> **Electronics engineering source data**:
..............................

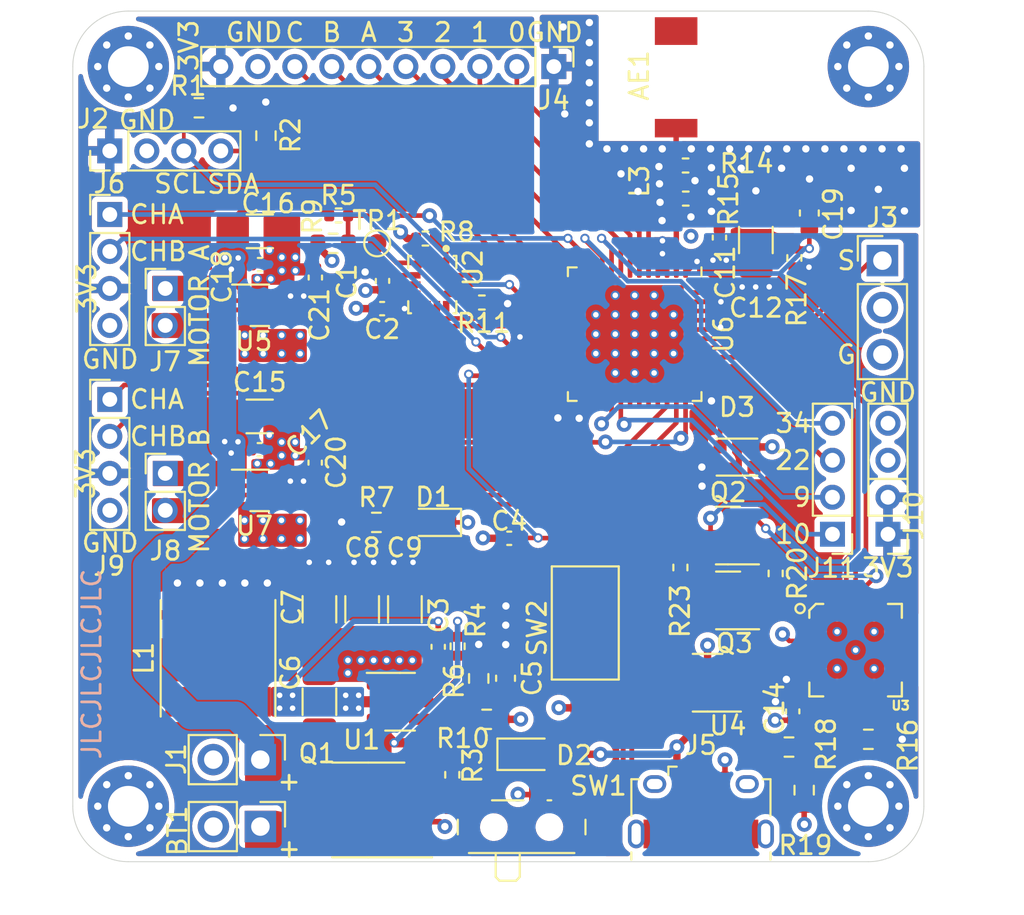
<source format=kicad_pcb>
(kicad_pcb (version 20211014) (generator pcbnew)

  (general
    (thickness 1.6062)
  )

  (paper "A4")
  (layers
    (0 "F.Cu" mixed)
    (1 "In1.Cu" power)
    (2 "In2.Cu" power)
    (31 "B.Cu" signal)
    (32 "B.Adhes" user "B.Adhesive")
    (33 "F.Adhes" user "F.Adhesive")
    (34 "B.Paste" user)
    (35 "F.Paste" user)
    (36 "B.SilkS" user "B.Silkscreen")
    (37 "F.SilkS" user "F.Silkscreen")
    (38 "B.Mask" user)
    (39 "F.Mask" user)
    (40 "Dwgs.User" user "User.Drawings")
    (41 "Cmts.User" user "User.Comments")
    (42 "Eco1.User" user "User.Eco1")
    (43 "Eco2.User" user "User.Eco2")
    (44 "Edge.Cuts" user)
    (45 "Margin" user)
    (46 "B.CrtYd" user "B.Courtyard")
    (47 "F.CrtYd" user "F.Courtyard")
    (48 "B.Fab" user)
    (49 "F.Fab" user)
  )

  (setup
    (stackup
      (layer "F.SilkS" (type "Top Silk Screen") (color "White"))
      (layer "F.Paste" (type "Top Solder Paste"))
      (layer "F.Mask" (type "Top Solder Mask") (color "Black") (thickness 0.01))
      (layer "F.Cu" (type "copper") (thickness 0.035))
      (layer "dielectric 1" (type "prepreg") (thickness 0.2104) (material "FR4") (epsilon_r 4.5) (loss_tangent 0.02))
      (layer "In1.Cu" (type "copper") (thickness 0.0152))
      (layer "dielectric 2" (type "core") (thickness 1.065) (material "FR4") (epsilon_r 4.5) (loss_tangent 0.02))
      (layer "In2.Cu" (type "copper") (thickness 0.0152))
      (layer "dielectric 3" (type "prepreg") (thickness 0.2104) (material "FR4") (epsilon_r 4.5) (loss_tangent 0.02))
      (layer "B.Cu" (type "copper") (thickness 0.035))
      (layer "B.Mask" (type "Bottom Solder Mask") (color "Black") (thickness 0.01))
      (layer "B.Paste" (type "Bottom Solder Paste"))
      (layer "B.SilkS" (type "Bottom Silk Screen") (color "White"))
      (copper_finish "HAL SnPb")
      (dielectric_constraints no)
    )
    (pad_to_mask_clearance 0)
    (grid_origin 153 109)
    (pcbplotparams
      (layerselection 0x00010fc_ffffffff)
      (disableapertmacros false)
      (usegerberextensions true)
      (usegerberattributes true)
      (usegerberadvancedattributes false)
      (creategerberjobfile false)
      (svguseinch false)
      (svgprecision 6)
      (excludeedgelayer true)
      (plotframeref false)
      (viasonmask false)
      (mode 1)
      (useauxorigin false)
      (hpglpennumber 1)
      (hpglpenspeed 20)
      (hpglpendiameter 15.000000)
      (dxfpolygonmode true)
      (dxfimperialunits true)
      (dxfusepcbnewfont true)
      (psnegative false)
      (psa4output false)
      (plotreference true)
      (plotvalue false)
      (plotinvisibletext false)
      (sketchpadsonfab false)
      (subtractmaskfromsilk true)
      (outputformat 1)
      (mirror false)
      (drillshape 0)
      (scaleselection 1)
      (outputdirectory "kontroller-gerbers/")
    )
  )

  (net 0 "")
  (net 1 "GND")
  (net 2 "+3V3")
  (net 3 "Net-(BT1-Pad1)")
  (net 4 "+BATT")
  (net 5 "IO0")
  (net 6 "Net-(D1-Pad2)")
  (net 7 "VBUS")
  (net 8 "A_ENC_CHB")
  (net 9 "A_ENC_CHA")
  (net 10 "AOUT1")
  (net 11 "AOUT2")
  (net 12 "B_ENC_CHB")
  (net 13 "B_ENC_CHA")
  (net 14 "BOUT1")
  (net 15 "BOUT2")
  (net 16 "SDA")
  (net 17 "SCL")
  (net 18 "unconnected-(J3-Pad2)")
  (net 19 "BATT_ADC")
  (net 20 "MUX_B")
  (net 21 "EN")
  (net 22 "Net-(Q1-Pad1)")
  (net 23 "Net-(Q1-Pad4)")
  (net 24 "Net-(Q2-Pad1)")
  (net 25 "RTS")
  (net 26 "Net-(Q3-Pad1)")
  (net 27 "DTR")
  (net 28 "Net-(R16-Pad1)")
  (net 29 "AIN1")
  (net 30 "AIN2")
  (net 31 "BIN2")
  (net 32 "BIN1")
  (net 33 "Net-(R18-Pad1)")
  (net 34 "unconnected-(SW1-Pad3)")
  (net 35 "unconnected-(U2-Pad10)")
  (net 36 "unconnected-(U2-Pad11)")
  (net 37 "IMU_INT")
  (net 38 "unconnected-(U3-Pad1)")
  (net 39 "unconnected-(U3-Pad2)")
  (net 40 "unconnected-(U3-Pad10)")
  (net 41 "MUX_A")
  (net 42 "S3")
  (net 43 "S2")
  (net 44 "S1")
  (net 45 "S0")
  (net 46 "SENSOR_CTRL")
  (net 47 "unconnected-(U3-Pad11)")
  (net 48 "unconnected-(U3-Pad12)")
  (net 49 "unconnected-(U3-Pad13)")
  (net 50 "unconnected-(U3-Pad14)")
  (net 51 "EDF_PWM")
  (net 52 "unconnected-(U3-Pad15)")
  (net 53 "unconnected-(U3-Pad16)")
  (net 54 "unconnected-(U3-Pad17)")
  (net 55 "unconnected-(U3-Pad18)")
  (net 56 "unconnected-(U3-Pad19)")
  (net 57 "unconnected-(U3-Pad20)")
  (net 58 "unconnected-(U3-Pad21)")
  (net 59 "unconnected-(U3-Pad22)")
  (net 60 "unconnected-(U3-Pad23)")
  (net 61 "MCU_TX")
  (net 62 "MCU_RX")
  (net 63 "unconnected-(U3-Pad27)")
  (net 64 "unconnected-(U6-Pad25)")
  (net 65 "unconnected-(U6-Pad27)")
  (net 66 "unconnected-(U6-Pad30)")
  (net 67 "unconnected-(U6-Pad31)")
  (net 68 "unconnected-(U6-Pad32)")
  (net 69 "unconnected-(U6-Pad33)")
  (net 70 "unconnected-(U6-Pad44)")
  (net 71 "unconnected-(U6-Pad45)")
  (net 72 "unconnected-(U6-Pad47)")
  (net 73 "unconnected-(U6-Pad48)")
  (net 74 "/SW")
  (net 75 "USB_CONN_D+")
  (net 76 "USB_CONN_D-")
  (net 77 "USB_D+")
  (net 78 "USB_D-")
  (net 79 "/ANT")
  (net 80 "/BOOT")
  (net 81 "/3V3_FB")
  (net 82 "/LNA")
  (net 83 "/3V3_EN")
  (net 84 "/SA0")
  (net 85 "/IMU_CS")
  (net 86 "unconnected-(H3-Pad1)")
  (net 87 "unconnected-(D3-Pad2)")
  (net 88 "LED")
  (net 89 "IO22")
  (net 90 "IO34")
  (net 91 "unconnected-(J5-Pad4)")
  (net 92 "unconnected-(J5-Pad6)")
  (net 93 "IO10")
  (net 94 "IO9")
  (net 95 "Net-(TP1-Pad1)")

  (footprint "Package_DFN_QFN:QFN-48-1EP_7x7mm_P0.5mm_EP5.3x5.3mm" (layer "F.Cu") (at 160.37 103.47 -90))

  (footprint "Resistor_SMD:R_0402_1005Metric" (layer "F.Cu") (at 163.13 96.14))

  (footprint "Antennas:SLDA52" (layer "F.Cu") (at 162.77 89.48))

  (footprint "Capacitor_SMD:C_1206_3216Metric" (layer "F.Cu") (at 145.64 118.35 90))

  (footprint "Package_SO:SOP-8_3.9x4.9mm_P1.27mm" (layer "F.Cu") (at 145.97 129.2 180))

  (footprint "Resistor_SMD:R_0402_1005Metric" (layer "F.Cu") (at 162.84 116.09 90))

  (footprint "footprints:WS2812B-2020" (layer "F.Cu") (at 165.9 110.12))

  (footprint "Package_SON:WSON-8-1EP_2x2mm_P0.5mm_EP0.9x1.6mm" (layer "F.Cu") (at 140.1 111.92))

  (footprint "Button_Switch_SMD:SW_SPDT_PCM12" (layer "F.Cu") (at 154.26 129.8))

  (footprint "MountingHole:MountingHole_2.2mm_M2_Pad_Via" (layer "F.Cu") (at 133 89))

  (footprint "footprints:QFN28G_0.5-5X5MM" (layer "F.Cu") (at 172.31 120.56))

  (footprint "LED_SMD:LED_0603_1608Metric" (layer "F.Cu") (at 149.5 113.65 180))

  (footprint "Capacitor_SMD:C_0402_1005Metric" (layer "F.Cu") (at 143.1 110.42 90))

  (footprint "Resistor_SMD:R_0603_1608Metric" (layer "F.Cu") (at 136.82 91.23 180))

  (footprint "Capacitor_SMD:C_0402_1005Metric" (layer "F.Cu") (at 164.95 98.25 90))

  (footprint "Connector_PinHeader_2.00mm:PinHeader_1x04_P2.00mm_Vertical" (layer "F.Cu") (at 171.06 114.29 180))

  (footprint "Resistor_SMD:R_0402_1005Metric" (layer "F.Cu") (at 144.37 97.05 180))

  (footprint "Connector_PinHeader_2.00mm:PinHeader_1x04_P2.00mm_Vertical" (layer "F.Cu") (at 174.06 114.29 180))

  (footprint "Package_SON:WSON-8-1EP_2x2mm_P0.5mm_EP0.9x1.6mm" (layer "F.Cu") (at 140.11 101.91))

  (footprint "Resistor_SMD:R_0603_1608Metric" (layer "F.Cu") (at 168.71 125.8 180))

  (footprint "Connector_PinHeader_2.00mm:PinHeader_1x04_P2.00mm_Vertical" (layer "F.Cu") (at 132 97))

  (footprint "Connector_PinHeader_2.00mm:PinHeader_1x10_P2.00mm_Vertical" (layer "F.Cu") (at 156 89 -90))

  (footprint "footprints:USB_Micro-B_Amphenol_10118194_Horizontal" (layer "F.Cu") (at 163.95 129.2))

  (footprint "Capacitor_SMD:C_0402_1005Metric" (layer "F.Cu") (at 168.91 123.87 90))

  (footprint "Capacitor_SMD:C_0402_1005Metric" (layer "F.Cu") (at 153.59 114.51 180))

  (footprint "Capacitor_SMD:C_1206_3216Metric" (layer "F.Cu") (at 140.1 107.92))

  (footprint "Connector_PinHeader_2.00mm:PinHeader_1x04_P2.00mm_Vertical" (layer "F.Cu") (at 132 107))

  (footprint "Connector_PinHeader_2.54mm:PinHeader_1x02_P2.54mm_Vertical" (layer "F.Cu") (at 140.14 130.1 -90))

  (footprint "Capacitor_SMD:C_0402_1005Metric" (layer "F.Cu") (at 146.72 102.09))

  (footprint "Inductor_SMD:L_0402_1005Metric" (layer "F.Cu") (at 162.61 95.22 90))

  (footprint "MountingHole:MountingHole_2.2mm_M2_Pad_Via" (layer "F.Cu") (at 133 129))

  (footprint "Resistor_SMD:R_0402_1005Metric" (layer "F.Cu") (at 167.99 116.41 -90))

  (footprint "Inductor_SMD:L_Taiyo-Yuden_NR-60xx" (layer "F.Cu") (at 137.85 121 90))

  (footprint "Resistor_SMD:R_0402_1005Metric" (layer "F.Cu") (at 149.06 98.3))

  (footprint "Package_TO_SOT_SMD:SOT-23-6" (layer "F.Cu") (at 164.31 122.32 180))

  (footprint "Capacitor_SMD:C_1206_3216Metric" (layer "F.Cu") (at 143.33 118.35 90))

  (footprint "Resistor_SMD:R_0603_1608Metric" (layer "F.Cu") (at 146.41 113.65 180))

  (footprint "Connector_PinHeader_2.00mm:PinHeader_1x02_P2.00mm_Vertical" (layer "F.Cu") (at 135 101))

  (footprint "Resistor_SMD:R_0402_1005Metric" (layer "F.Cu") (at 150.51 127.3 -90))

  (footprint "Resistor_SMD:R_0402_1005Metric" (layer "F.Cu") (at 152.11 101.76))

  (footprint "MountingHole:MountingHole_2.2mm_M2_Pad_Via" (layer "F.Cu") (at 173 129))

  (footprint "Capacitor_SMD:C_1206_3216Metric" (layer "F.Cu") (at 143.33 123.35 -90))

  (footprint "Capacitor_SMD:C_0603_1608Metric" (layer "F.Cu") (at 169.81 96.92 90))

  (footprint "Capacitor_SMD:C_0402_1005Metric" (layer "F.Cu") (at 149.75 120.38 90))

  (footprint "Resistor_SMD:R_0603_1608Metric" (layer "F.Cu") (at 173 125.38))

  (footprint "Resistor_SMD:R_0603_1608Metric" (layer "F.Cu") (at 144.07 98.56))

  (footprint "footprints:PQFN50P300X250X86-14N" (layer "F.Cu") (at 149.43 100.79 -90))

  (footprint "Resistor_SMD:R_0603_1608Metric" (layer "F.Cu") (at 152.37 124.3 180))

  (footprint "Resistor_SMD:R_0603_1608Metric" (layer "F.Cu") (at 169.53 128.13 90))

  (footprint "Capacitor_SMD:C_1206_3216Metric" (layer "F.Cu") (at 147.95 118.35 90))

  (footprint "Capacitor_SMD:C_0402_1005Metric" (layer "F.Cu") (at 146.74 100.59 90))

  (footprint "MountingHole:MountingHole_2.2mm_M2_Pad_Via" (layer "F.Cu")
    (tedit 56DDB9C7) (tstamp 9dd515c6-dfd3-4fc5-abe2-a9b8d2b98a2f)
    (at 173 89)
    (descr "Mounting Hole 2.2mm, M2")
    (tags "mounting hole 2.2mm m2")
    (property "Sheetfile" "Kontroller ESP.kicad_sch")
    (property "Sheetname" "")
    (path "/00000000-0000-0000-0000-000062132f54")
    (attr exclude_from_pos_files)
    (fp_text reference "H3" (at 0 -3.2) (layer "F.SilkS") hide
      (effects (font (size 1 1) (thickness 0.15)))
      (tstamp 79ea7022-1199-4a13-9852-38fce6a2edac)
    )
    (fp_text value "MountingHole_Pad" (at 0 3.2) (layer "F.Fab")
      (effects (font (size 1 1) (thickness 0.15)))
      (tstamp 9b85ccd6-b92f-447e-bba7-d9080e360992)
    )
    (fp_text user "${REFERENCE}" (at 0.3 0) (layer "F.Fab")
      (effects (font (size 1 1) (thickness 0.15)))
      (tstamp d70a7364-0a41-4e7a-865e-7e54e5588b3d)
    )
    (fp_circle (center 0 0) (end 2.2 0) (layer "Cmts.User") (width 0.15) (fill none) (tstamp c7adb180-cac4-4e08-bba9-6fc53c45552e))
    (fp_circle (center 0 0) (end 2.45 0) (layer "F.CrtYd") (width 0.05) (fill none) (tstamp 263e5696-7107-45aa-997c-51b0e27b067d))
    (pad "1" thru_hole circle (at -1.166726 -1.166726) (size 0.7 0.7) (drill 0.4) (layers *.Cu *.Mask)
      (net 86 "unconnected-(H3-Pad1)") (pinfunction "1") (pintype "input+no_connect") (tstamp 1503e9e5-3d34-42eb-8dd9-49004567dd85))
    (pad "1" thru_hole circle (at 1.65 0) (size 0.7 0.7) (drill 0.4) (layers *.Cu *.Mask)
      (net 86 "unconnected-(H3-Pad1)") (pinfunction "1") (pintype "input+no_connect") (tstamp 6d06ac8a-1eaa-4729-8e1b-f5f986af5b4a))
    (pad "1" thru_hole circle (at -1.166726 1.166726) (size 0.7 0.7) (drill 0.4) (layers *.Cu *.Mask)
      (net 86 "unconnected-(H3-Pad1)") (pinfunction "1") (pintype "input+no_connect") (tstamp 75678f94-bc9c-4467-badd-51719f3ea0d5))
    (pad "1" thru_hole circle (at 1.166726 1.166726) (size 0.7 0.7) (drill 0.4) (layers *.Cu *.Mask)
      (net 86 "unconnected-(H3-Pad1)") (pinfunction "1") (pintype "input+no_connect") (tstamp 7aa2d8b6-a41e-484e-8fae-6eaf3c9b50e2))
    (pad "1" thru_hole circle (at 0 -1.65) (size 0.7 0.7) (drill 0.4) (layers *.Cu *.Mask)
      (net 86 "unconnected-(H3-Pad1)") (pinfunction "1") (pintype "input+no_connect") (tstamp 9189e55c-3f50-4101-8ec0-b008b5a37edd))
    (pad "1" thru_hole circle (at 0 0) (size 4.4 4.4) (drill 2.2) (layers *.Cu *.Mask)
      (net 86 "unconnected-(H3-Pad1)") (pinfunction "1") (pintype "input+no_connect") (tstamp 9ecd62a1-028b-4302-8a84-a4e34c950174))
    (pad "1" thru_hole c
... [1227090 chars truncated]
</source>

..............................

> **Task description**: The answer must consist of every line above that contains the word "fill".

> **Problem solution**:
    (fp_circle (center 0 0) (end 2.2 0) (layer "Cmts.User") (width 0.15) (fill none) (tstamp c7adb180-cac4-4e08-bba9-6fc53c45552e))
    (fp_circle (center 0 0) (end 2.45 0) (layer "F.CrtYd") (width 0.05) (fill none) (tstamp 263e5696-7107-45aa-997c-51b0e27b067d))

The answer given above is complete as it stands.